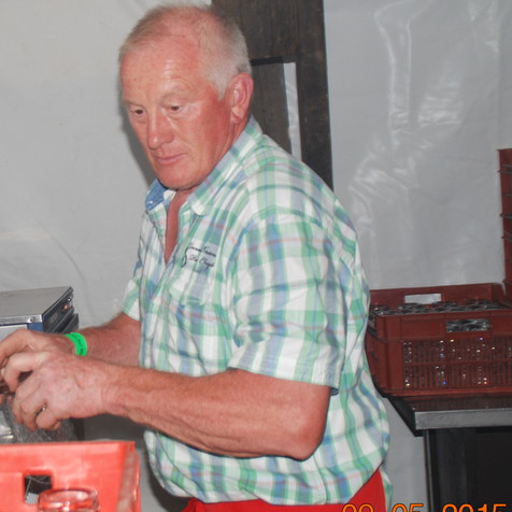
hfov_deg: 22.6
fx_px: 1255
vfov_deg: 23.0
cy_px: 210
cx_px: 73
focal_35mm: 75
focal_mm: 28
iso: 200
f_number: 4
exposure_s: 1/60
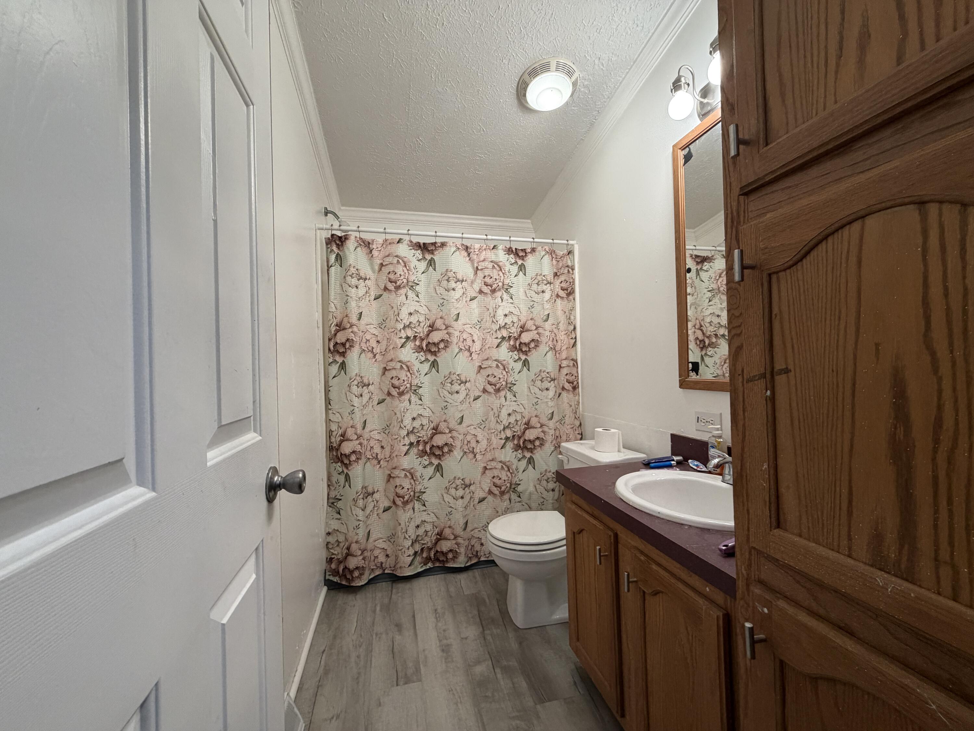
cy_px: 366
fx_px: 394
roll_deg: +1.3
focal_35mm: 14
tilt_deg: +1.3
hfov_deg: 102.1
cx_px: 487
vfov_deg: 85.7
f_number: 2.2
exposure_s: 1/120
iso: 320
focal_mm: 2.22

_Exercise goal_
Without altering a word, return all of the records above and leave out their pictures.

_Answer to this task_
hfov_deg: 22.6
fx_px: 1255
vfov_deg: 23.0
cy_px: 210
cx_px: 73
focal_35mm: 75
focal_mm: 28
iso: 200
f_number: 4
exposure_s: 1/60
cy_px: 366
fx_px: 394
roll_deg: +1.3
focal_35mm: 14
tilt_deg: +1.3
hfov_deg: 102.1
cx_px: 487
vfov_deg: 85.7
f_number: 2.2
exposure_s: 1/120
iso: 320
focal_mm: 2.22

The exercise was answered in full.